Charles Henry a reçu une bannière du comité des anciens Olympiques lors d’un tournoi de golf de la Fondation Pat-Burns à l’été 2017, mais n’a jamais été honoré au centre Robert-Guertin.

Charles Henry n’est pas prêt à revenir

Les partisans l’ont crié sur tous les toits.

Ils étaient mécontents de la gestion des Olympiques sous la direction d’Alain Sear. Certains ont utilisé les médias sociaux pour clamer qu’ils ne remettraient plus les pieds à Guertin tant qu’il serait en poste.

Le dernier championnat du club remonte à 2008. La dernière présence en finale remonte à 2011. Depuis, les Gatinois n’ont gagné que quatre rondes éliminatoires en huit printemps.


« Je ne suis pas prêt à revenir. Martin Lacasse est encore là. »
Charles Henry

Alain Sear n’est plus là. À tort ou à raison, les partisans en avaient fait leur bouc émissaire. Il faudra voir si ce départ va ramener de l’enthousiasme dans le vieil amphithéâtre de la rue Carillon, devenu une pâle copie de lui-même lorsqu’il n’est pas bondé de spectateurs comme dans les belles années du club.

Les partisans reviendront peut-être, mais ça va prendre plus que le départ d’Alain Sear pour convaincre Charles Henry de s’amener au Vieux Bob pour une soirée hommage attendue depuis trop longtemps. L’architecte des sept coupes du Président et de la coupe Memorial des Olympiques est encore blessé par la façon dont son aventure a pris fin avec l’organisation.

Son état de santé étant précaire, le temps presse pour l’honorer à sa juste valeur. Le commissaire Gilles Courteau lui a même rendu visite à Ottawa mardi.

« Je ne suis pas prêt à revenir. Martin Lacasse est encore là. Ça ne change pas l’image du club. Les quatre ou cinq propriétaires qui supportaient Sear sont encore là. Si nos anciens joueurs reviennent [Luc Robitaille, Maxime Talbot entre autre], ça va tout changer », a-t-il répondu au Droit lorsqu’on lui a demandé si le départ de Sear allait enfin l’attirer à Guertin.

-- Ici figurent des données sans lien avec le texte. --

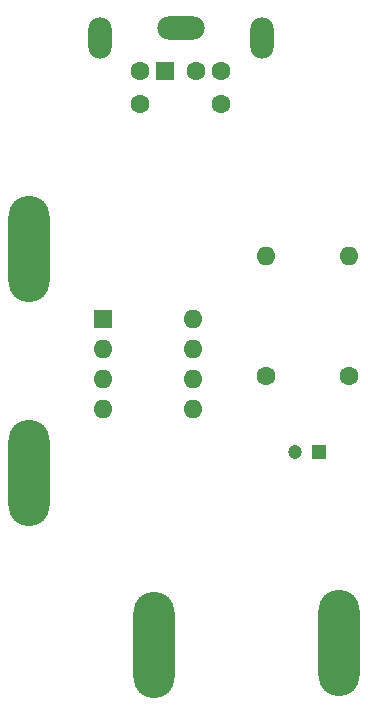
<source format=gbr>
%TF.GenerationSoftware,KiCad,Pcbnew,8.0.4*%
%TF.CreationDate,2024-09-08T09:34:43+02:00*%
%TF.ProjectId,Lichtschranke-M,4c696368-7473-4636-9872-616e6b652d4d,rev?*%
%TF.SameCoordinates,Original*%
%TF.FileFunction,Soldermask,Bot*%
%TF.FilePolarity,Negative*%
%FSLAX46Y46*%
G04 Gerber Fmt 4.6, Leading zero omitted, Abs format (unit mm)*
G04 Created by KiCad (PCBNEW 8.0.4) date 2024-09-08 09:34:43*
%MOMM*%
%LPD*%
G01*
G04 APERTURE LIST*
%ADD10O,3.500000X9.000000*%
%ADD11R,1.600000X1.600000*%
%ADD12C,1.600000*%
%ADD13O,2.000000X3.500000*%
%ADD14O,4.000000X2.000000*%
%ADD15O,1.600000X1.600000*%
%ADD16R,1.200000X1.200000*%
%ADD17C,1.200000*%
G04 APERTURE END LIST*
D10*
%TO.C,J3*%
X132000000Y-89500000D03*
%TD*%
%TO.C,J5*%
X158200000Y-103900000D03*
%TD*%
%TO.C,J2*%
X132000000Y-70500000D03*
%TD*%
%TO.C,J4*%
X142570000Y-104050000D03*
%TD*%
D11*
%TO.C,J1*%
X143500000Y-55500000D03*
D12*
X146100000Y-55500000D03*
X141400000Y-55500000D03*
X148200000Y-55500000D03*
X141400000Y-58300000D03*
X148200000Y-58300000D03*
D13*
X151650000Y-52650000D03*
D14*
X144800000Y-51850000D03*
D13*
X137950000Y-52650000D03*
%TD*%
D12*
%TO.C,R1*%
X152030000Y-81310000D03*
D15*
X152030000Y-71150000D03*
%TD*%
D16*
%TO.C,C2*%
X156520000Y-87730000D03*
D17*
X154520000Y-87730000D03*
%TD*%
D12*
%TO.C,R2*%
X159030000Y-81310000D03*
D15*
X159030000Y-71150000D03*
%TD*%
D11*
%TO.C,U1*%
X138230000Y-76430000D03*
D15*
X138230000Y-78970000D03*
X138230000Y-81510000D03*
X138230000Y-84050000D03*
X145850000Y-84050000D03*
X145850000Y-81510000D03*
X145850000Y-78970000D03*
X145850000Y-76430000D03*
%TD*%
M02*

</source>
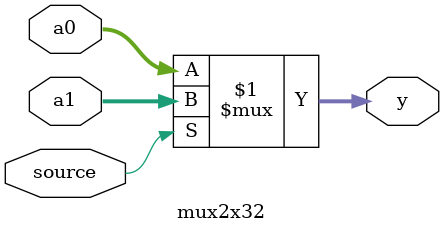
<source format=v>
module mux2x32 (source, a0, a1,
				y);

   input        source;
   input [31:0] a0,a1;
      
   output [31:0] y;
   
   assign y = source ? a1 : a0;
   
endmodule
</source>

Un peu plus tôt, Martin Lacasse avait pourtant montré une sensibilité à l’idée de tendre la main au Grand Manitou de l’organisation le plus rapidement possible.

« C’est une excellente question. Il est arrivé ici avec Wayne Gretzky. Je pourrais même me targuer de dire que c’est grâce à mon père que M. Gretzky a acheté le club à cette époque-là. Je pourrais vous raconter l’histoire à un autre moment donné. M. Henry a été un grand artisan de cette équipe de hockey. M. Sear a été un grand artisan de cette équipe de hockey. »

Présence au CBB

À défaut de revenir à Guertin, Charles Henry va faire une présence au Complexe Branchaud-Brière le dimanche 19 janvier prochain, à partir de 12 h 30 lors d’un match des anciens des Olympiques dans le cadre de la Fondation Pat-Burns. Il déposera la rondelle pour l’occasion en plus de recevoir un hommage.

« Je serai disponible pour rencontrer les partisans. Je suis content de pouvoir faire quelque chose pour la Fondation Pat-Burns. »

Charles Henry sera accompagné des membres de sa famille pour ce match à son honneur. Parmi les anciens qui pourraient être présents ? Un gros nom : Luc Robitaille !

« Luc sera en ville au mois de janvier, mais nous n’avons pas la date encore. Il s’en vient justement visiter l’état des travaux au nouvel amphithéâtre des Olympiques », a expliqué Daniel Brunet, un responsable du comité des anciens Olympiques.